Changepoint Detection in Highly-Attributed Dynamic Graphs
- URL: http://arxiv.org/abs/2407.06998v1
- Date: Tue, 9 Jul 2024 16:12:44 GMT
- Title: Changepoint Detection in Highly-Attributed Dynamic Graphs
- Authors: Emiliano Penaloza, Nathaniel Stevens,
- Abstract summary: We leverage Graph Neural Networks to estimate each snapshot's modularity.
Our method is validated through simulations that demonstrate its ability to detect changes in highly-attributed networks.
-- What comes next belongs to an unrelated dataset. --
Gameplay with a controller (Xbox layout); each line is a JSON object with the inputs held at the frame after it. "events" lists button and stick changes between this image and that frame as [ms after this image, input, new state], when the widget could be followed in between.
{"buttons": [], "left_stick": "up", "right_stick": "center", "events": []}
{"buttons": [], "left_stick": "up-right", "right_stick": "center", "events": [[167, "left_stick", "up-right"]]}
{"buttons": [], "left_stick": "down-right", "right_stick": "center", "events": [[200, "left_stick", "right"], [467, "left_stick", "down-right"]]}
We find our method is able to detect a real-world event within the #Iran Twitter reply network.
- Score: 0.0
- License: http://arxiv.org/licenses/nonexclusive-distrib/1.0/
- Abstract: Detecting anomalous behavior in dynamic networks remains a constant challenge. This problem is further exacerbated when the underlying topology of these networks is affected by individual highly-dimensional node attributes. We address this issue by tracking a network's modularity as a proxy of its community structure. We leverage Graph Neural Networks (GNNs) to estimate each snapshot's modularity. GNNs can account for both network structure and high-dimensional node attributes, providing a comprehensive approach for estimating network statistics. Our method is validated through simulations that demonstrate its ability to detect changes in highly-attributed networks by analyzing shifts in modularity. Moreover, we find our method is able to detect a real-world event within the \#Iran Twitter reply network, where each node has high-dimensional textual attributes.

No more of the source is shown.